Im Grunde genommen wird durch diese Konstruktion das Problem elegant verlagert und damit gelöst. Die allen virtuellen Maschinen grundsätzlich zur Verfügung stehende Kommunikation auf der Ebene der Elementarprozesse ist nicht mit einem allgemeinen IPC-Konzept zu verwechseln. Beim IPC-Konzept würden diejenigen Prozesse kommunizieren, die von den virtuellen Maschinen zur Unterstützung der auf den VMs arbeitenden Anwendungen erzeugt werden. Das ist wie schon dargestellt problematisch und z.B. zwischen einer Windows-VM und einer Unix-VM fast unmöglich. Also kommunizieren nicht die virtuellen Maschinen, sondern die auf ihnen befindlichen Anwendungen via Ethernet-Paketen, was sie alle können. Im Rahmen eines Virtualisierungskonzeptes wird ja neben z.B. einer Speicherschnittstelle auch eine Schnittstelle zur Ethernet-Kommunikation bereitgestellt, und zwar von einem virtuellen systemunterstützenden Elementarprozess.

Dieser wird wie alle anderen Elementarprozesse einer virtuellen Maschine durch einen realen systemunterstützenden Elementarprozess implementiert. Daher steht ihm in diesem Zusammenhang auch die Kommunikation der realen Elementarprozesse zur Verfügung.

Was wir bisher beschrieben haben, war die Implementierung eines virtuellen Ethernet-Switches auf einem gehosteten System. Das ist zwar möglich, aber unpraktisch, denn es gibt ja die Hypervisoren.
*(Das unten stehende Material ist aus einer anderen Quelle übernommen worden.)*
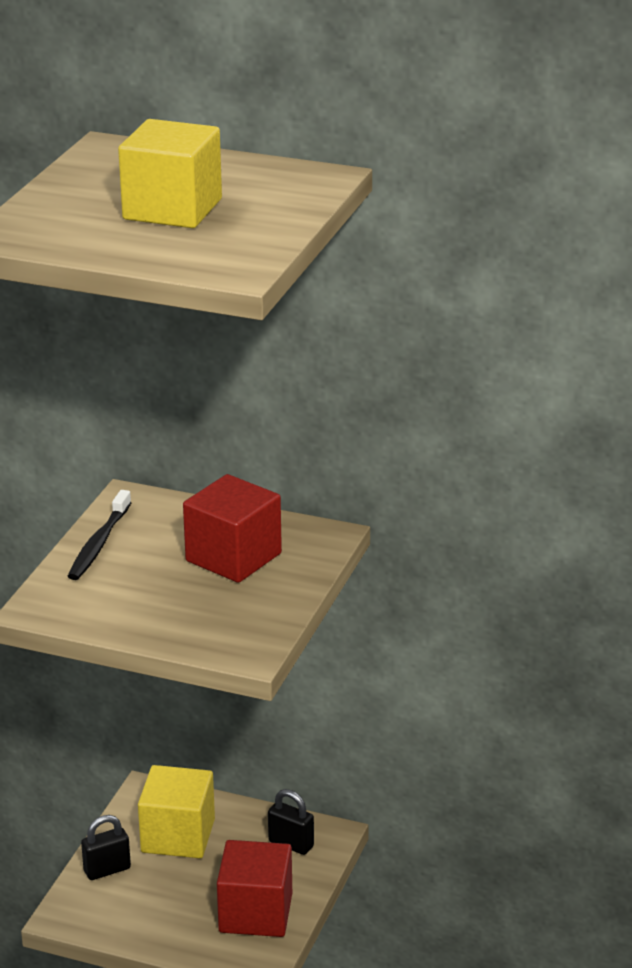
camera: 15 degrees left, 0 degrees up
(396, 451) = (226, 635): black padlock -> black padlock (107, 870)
Da ein Hypervisor ohnehin massiv auf die physikalischen Prozessoren und Geräte zugreift, kann man den virtuellen Ethernet-Switch besser hier ansiedeln. Er benutzt dann zwar im Grunde immer noch das grade beschriebene Kommunikationskonzept, ist aber durch die engere Integration in den Hypervisor näher an der Hardware, siehe dazu Bild 6.